Ukraine Exports Record Volumes, Spring Sowings Well Advanced

27/04/16 -- EU grains mixed, with front month May 16 London wheat unchanged at GBP104.65/tonne, May 16 Paris wheat was EUR0.25/tonne lower at EUR151.25/tonne, June corn rose EUR2.00/tonne to EUR162.25/tonne and May 16 rapeseed closed EUR3.00/tonne lower at EUR369.00/tonne.

May 16 rapeseed goes off the board on Friday, so could display some choppy trade ahead of that. Despite expiry being only a few days away, open interest in May 16 is still the largest of all the Paris rapeseed contracts.

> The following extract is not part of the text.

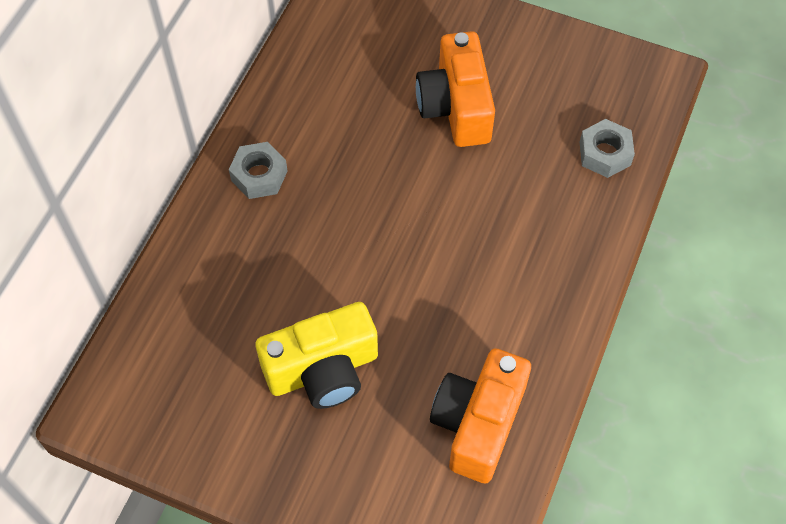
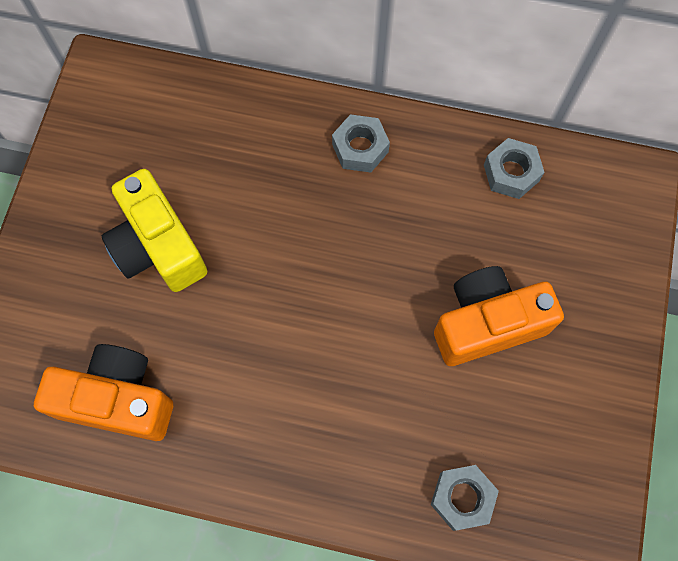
camera: 80 degrees right, 10 degrees up
(316, 61) = (511, 173): none -> grey nut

Early spring grin plantings in Ukraine are just about done at 99% complete, according to the AG Ministry there. Spring barley sowing is complete on 98% of the government forecast at 1.78 million ha.

Oilseeds and corn are excluded from early spring grain figures. In Ukraine corn plantings are estimated 49% complete so far 92.24 million ha), with sunseed 55% planted (2.859 million ha) and soybeans 25% (502 million ha) sown.

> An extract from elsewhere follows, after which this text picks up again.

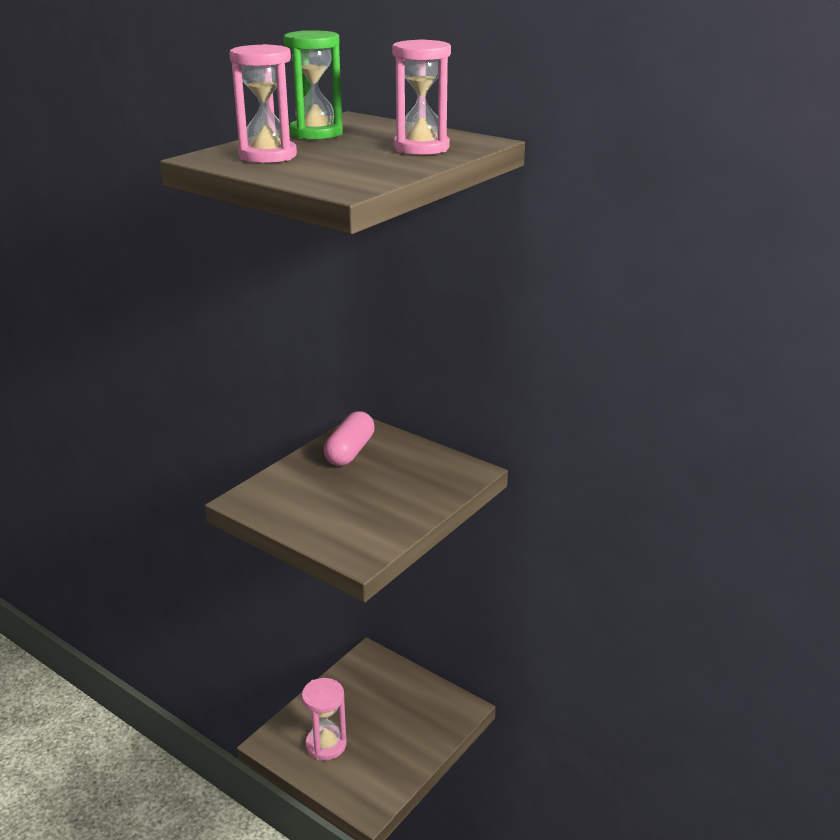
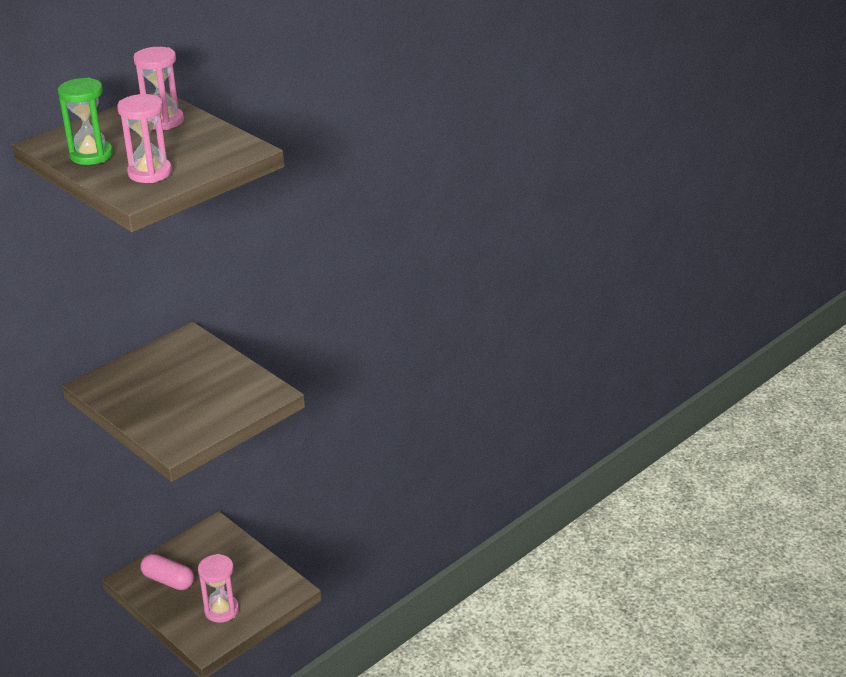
camera: 80 degrees left, 5 degrees up
(350, 451) = (128, 391): pink capsule -> pink capsule (168, 580)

In March Ukraine exported 2.427 MMT of corn, which is 32% greater than the volume of exports in March 2015 (1.836 MMT), according to UkrAgroConsult.

Ukraine exported a record 2.7 MMT of grains in April, And said that they'd exported 33.3 MMT of grains so far this season, including 15 MMT of corn, 15 MMT of wheat and 4.1 MMT of barley. The barley campaign is just about over for 2015/16.

Concerns still linger over Ukraine's production prospects for this year though. "Dry conditions during the sowing period and frost kill in January, drastically impacted winter crops in both Ukraine (and Poland). Despite favourable conditions since the beginning of March it looks like winter crops have had very little regrowth," the HGCA reported MARS as saying yesterday.

That doesn't seem to be the case in Russia though, where ProZerno estimate 2016 grain production 0.6% higher than last year at 105.46 MMT. Wheat could account for almost 61 MMT of that, they say.

Morocco announced that it will maintain its import taxes on wheat of up to 30% until the end of the year. The move comes despite a poor harvest leading to an anticipate jump in import needs in 2016/17.